Your objective: Instruction for the entries below: return the part that opens with the line containing "right shoulder: (94, 229)" and closes with the line containing "left knee: (76, 597)", exactly, and no pictures.

BEGIN

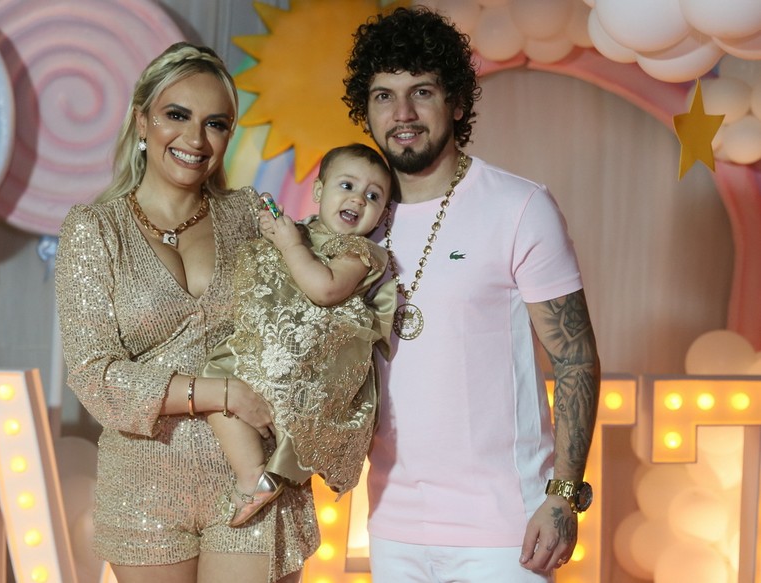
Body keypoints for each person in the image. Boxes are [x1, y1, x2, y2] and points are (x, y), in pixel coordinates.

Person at [342, 7, 601, 582]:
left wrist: (563, 495)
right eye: (384, 96)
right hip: (392, 524)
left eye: (422, 92)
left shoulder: (519, 207)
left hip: (505, 529)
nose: (402, 114)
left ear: (457, 102)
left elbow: (575, 357)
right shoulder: (354, 218)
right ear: (366, 109)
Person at [54, 42, 319, 583]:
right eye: (177, 115)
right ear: (142, 120)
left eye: (215, 124)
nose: (196, 140)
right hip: (144, 486)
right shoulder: (94, 229)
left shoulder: (252, 215)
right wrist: (221, 393)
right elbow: (93, 373)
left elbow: (308, 311)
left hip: (256, 478)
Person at [201, 143, 396, 527]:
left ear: (383, 215)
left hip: (314, 360)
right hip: (271, 342)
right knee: (216, 379)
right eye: (347, 185)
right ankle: (253, 471)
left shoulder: (358, 252)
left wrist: (289, 244)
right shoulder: (301, 230)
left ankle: (256, 476)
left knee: (242, 391)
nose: (359, 198)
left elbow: (324, 288)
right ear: (319, 191)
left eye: (373, 196)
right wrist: (277, 236)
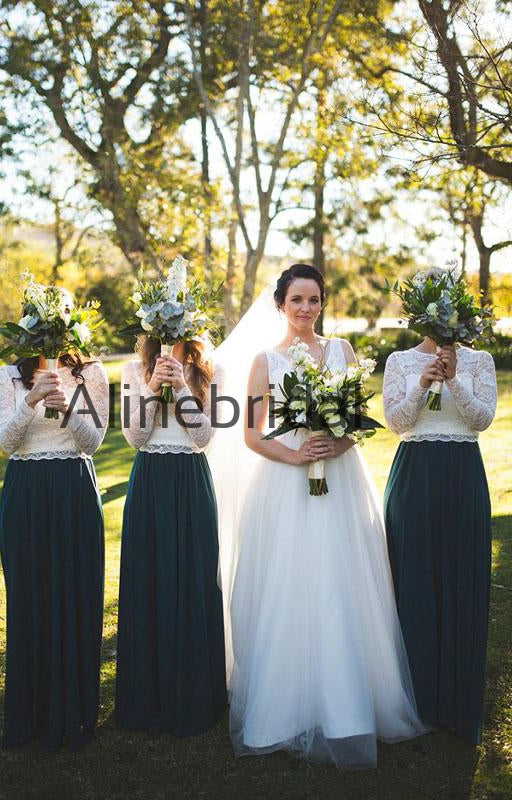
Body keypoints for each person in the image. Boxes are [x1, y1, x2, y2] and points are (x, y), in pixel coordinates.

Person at [209, 263, 427, 769]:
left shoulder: (342, 353)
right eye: (297, 300)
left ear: (322, 304)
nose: (306, 309)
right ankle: (284, 709)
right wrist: (294, 457)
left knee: (340, 583)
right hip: (286, 485)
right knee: (291, 585)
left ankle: (350, 707)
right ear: (281, 304)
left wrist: (336, 440)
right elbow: (251, 435)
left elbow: (356, 426)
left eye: (314, 300)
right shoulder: (265, 361)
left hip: (340, 484)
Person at [383, 310, 497, 743]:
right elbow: (397, 422)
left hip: (463, 474)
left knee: (462, 577)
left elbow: (482, 420)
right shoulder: (399, 361)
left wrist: (452, 380)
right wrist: (424, 382)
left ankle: (458, 699)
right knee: (413, 579)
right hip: (414, 476)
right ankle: (419, 700)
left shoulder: (481, 361)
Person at [0, 343, 109, 751]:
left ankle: (73, 713)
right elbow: (7, 443)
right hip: (25, 493)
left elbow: (92, 442)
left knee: (76, 597)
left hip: (73, 489)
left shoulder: (89, 375)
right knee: (30, 599)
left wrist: (67, 406)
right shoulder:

END

Solved problem:
right shoulder: (94, 229)
left shoulder: (252, 215)
right wrist: (221, 393)
right elbow: (93, 373)
left elbow: (308, 311)
left hip: (256, 478)
Person at [201, 143, 396, 527]:
left ear: (383, 215)
left hip: (314, 360)
right hip: (271, 342)
right knee: (216, 379)
right eye: (347, 185)
right ankle: (253, 471)
left shoulder: (358, 252)
left wrist: (289, 244)
right shoulder: (301, 230)
left ankle: (256, 476)
left knee: (242, 391)
nose: (359, 198)
left elbow: (324, 288)
right ear: (319, 191)
left eye: (373, 196)
right wrist: (277, 236)
Body keypoints for each person in the image. Boxes are [x1, y1, x2, y2] and points are (x, y), in pixel coordinates.

Person at [209, 263, 427, 769]:
left shoulder: (342, 353)
right eye: (297, 300)
left ear: (322, 304)
nose: (306, 309)
right ankle: (284, 709)
right wrist: (294, 457)
left knee: (340, 583)
right hip: (286, 485)
right knee: (291, 585)
left ankle: (350, 707)
right ear: (281, 304)
left wrist: (336, 440)
right elbow: (251, 435)
left elbow: (356, 426)
left eye: (314, 300)
right shoulder: (265, 361)
left hip: (340, 484)
Person at [383, 310, 497, 743]:
right elbow: (397, 422)
left hip: (463, 474)
left knee: (462, 577)
left elbow: (482, 420)
right shoulder: (399, 361)
left wrist: (452, 380)
right wrist: (424, 382)
left ankle: (458, 699)
right knee: (413, 579)
right hip: (414, 476)
right ankle: (419, 700)
left shoulder: (481, 361)
Person at [0, 343, 109, 751]:
left ankle: (73, 713)
right elbow: (7, 443)
right hip: (25, 493)
left elbow: (92, 442)
left knee: (76, 597)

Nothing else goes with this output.